Common mistakes with activity log investigations
- Not setting up log export before an incident. The 90-day retention window means that if an incident is discovered three months after it happened, the evidence is gone. Set up export to Log Analytics or a Storage Account as part of every subscription’s baseline configuration, not reactively.
- Assuming the caller field is always a human. Many operations in Azure are performed by service principals, managed identities, and automation accounts. A GUID in the caller field does not mean an anonymous action — it means you need to look up the service principal. Most “suspicious” actions turn out to be from legitimate automation when investigated.
- Only looking at Succeeded events. Failed operations are also worth examining. A Failed
Microsoft.Authorization/roleAssignments/writeevent could indicate an attacker probing for privilege escalation opportunities. Review both succeeded and failed events when investigating an incident. - Querying too broad a time range via CLI without filtering. The CLI query returns all events in the time range, which can be thousands of entries for active subscriptions. Always add filters (resource group, operation name, caller) to narrow results.
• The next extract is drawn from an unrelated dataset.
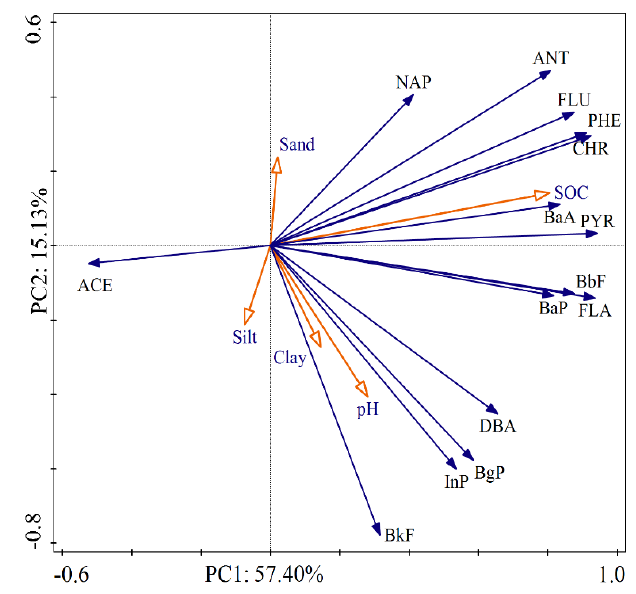
Figure 4. Principal component analysis (PCA) of the correlation between PAHs and soil physicochemical properties. All the PAHs abbreviations used are explained in Supplementary Table S1.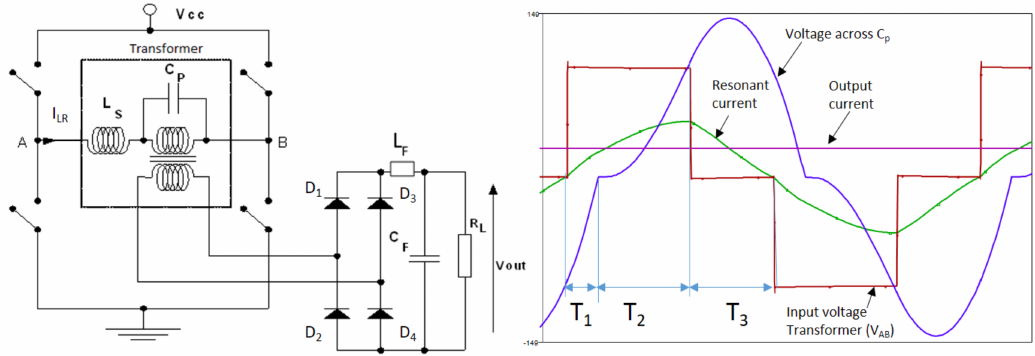
Figure 6. Power topology and main waveforms: voltage at the transformer input (red), current through series inductor Ls (green), and voltage across the parallel capacitor (violet) and output current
For large-scale analysis, use Log Analytics with KQL rather than the CLI.
Summary
- Activity logs capture every control plane operation in Azure — resource creation, deletion, modification, and RBAC changes.
- Default retention is 90 days; export to Log Analytics or Storage to keep logs longer.
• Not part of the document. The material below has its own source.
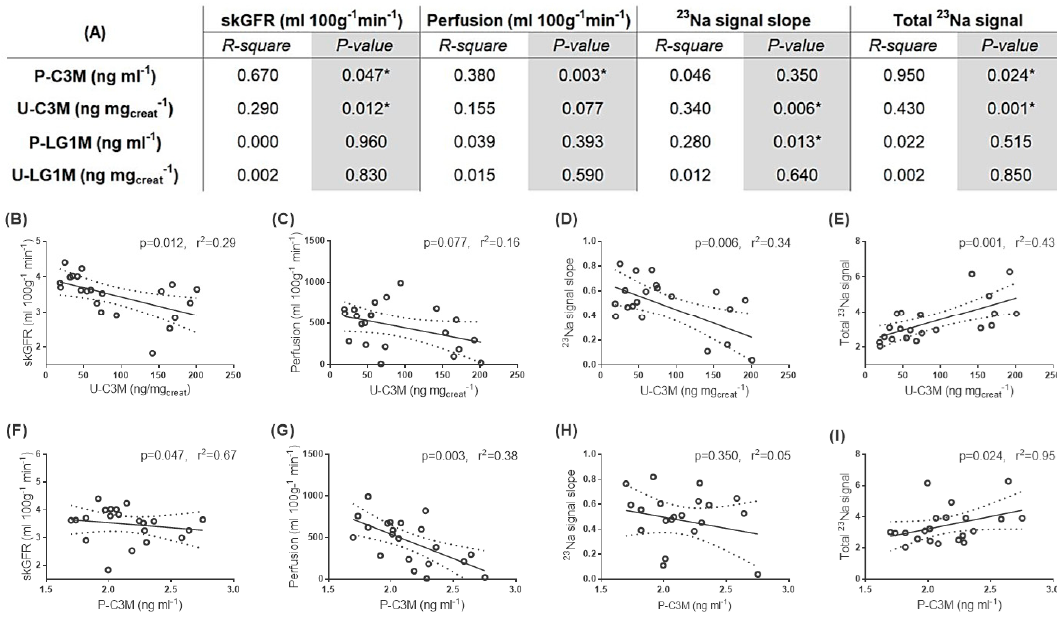
Figure 7. Correlations of extracellular matrix (ECM) markers, type III collagen (C3M), and laminin gamma-1 chain (LG1M) with MRI data: ( A ) a table with Person’s correlations values between noninvasive ECM fibrosis biomarkers (C3M and LG1M) in urine (U) and plasmatic (P) samples and the utilized MRI sequences: single-kidney glomerular filtration rate (skGFR), perfusion, total 23 Na, and 23 Na slope. Linear correlations graphs between ( B ) skGFR and U-C3M, ( C ) perfusion and U-C3M, ( D ) 23 Na signal slope and U-C3M, ( E ) total 23 Na signal and U-C3M, ( F ) skGFR and P-C3M, ( G ) perfusion and P-C3M, ( H ) 23 Na signal slope and U-C3M, and ( I ) total 23 Na signal and P-C3M. * p < 0.05 was considered significant.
- Key fields per log entry:
caller,eventTimestamp,operationName,status,resourceId, andhttpRequest.clientIpAddress. - Use
az monitor activity-log listwith filters for time range, operation name, and resource group to investigate incidents. - To find who deleted a resource group: filter on
operationName.value==‘Microsoft.Resources/resourceGroups/delete’andstatus.value==‘Succeeded’. - Activity logs do NOT capture data plane operations (reading blobs, querying databases, or what happens inside a VM).
Frequently asked questions
How long are activity logs retained by default and can I extend that?
Activity logs are retained for 90 days in the Azure Monitor activity log store. You cannot extend the native retention beyond 90 days. To keep logs longer, export them to a Log Analytics workspace (where you control the retention period, up to 730 days or more with archive tiers), a Storage Account (indefinite retention, pay per GB), or an Event Hub (for integration with SIEM tools). Set up a diagnostic setting on the subscription to configure this export.
Do activity logs capture what happened inside a virtual machine (file reads, process executions)?
No. Activity logs only capture control plane operations — actions taken against Azure resources through the Azure Resource Manager API. What happens inside a VM (file access, network connections, running processes) is captured by different systems: Azure Monitor VM Insights, Defender for Endpoint, or the Log Analytics agent collecting Windows Security Event Logs or Linux syslog. The activity log answers "who created this VM", not "what happened inside it".
Are activity logs available for all Azure subscriptions automatically?
Yes. Activity logs are enabled automatically for every Azure subscription at no extra cost. There is no agent to install and no configuration needed to start capturing events. The 90-day retention and the ability to view logs in the portal or query them via the CLI are available by default. Exporting to Log Analytics or Storage requires creating a diagnostic setting, but collection itself is always on.